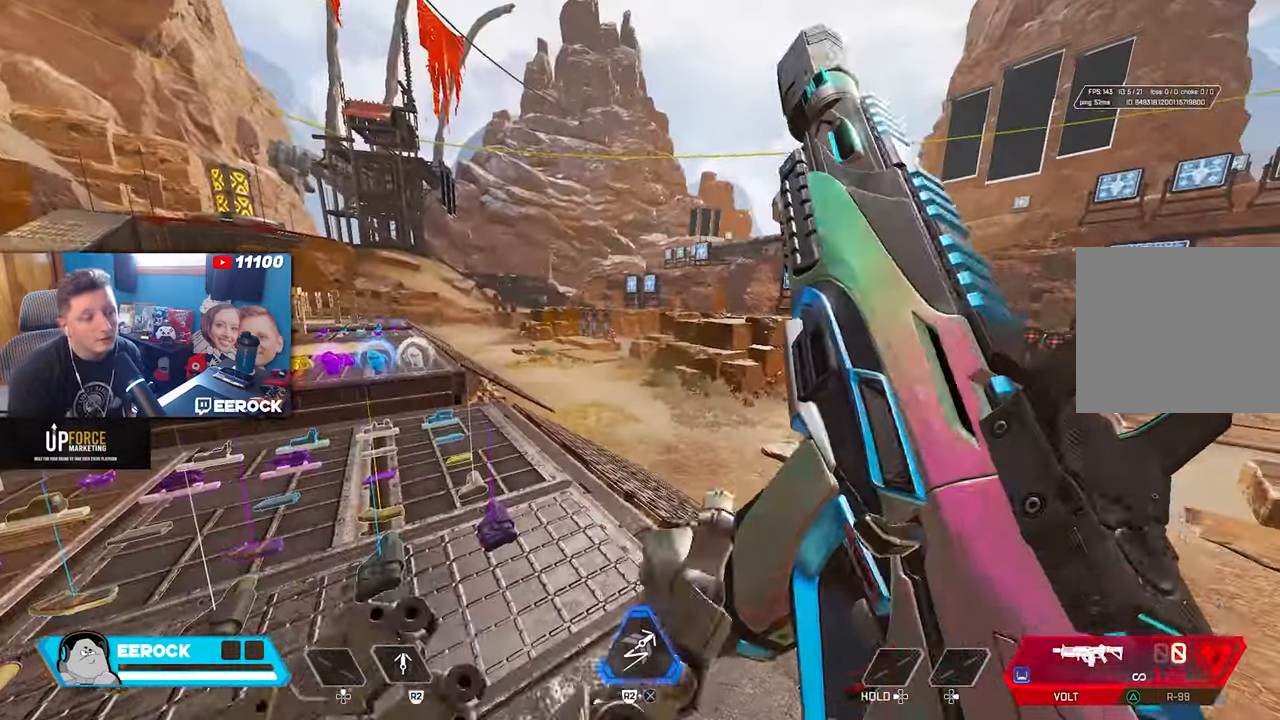
{"buttons": ["L1"], "left_stick": "up-left", "right_stick": "center", "events": [[233, "left_stick", "up"], [283, "L1", "down"], [483, "left_stick", "up-left"]]}
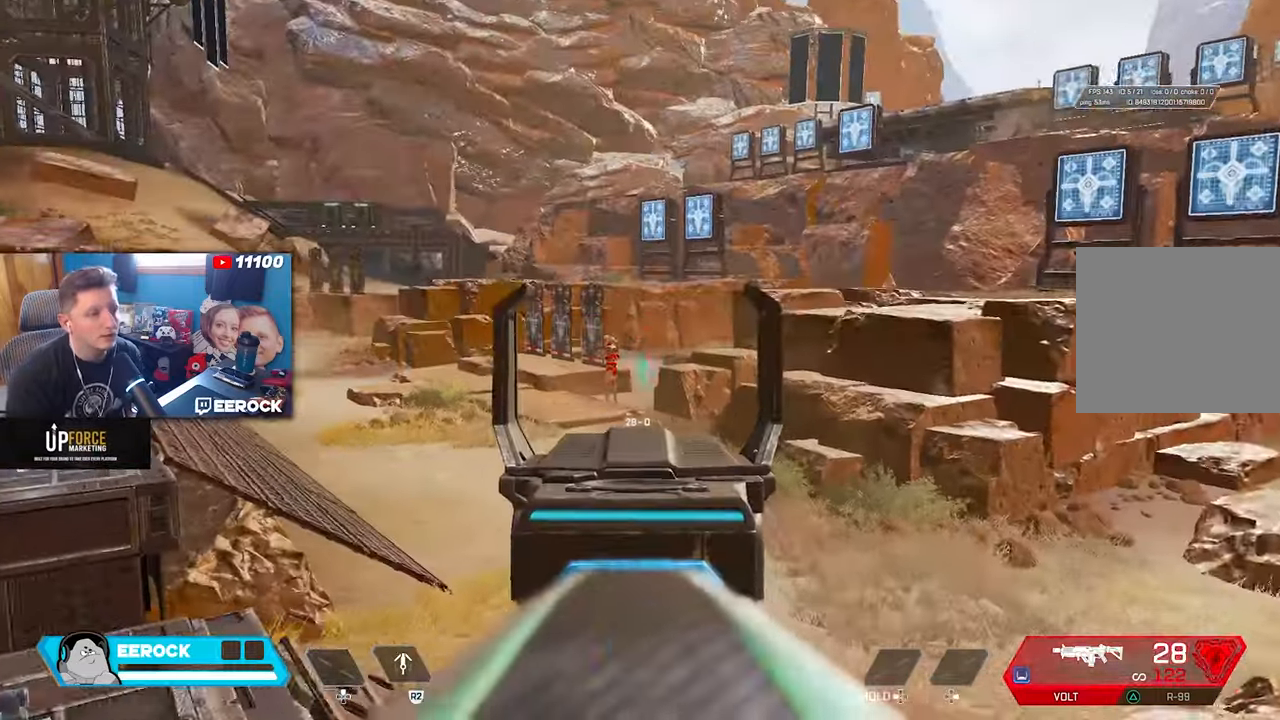
{"buttons": ["L1", "R1"], "left_stick": "up-left", "right_stick": "center", "events": [[83, "right_stick", "left"], [183, "R1", "down"], [200, "right_stick", "center"]]}
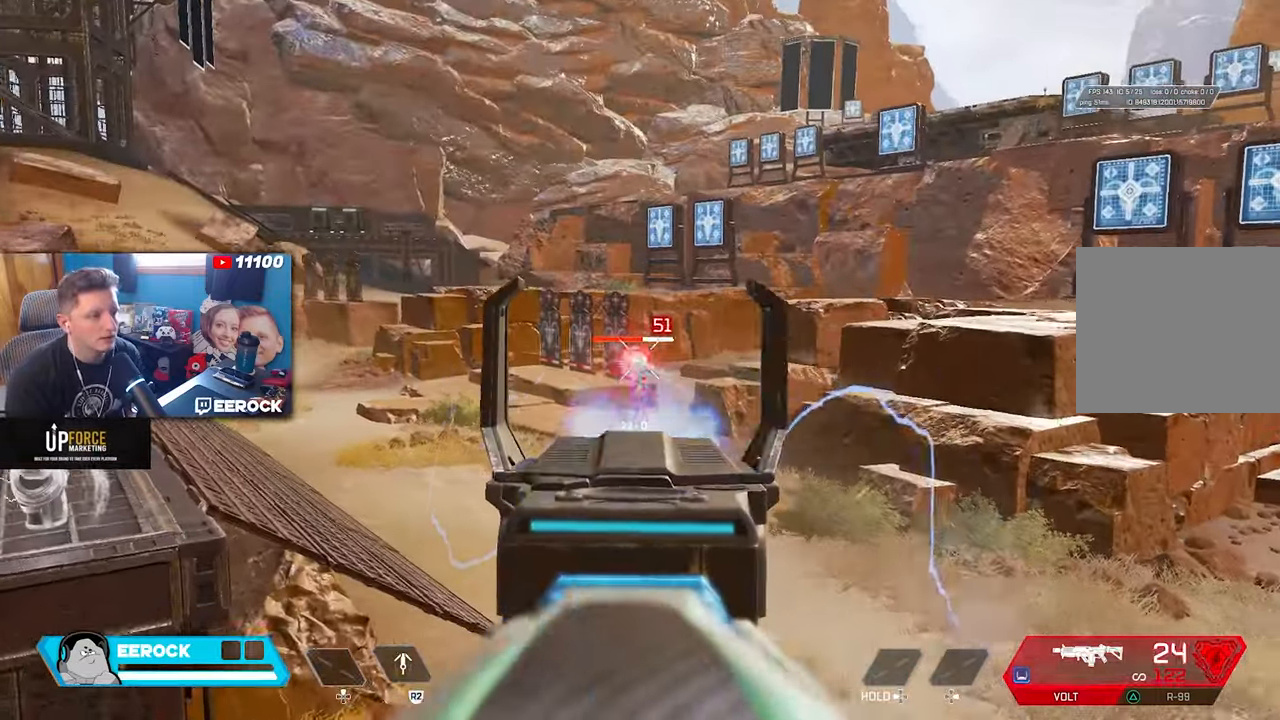
{"buttons": ["L1", "R1"], "left_stick": "up-left", "right_stick": "center", "events": []}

#####

* Task item:
Tell how many lines of the listing include the word "down"; the number alone is the answer.

* Task response:
2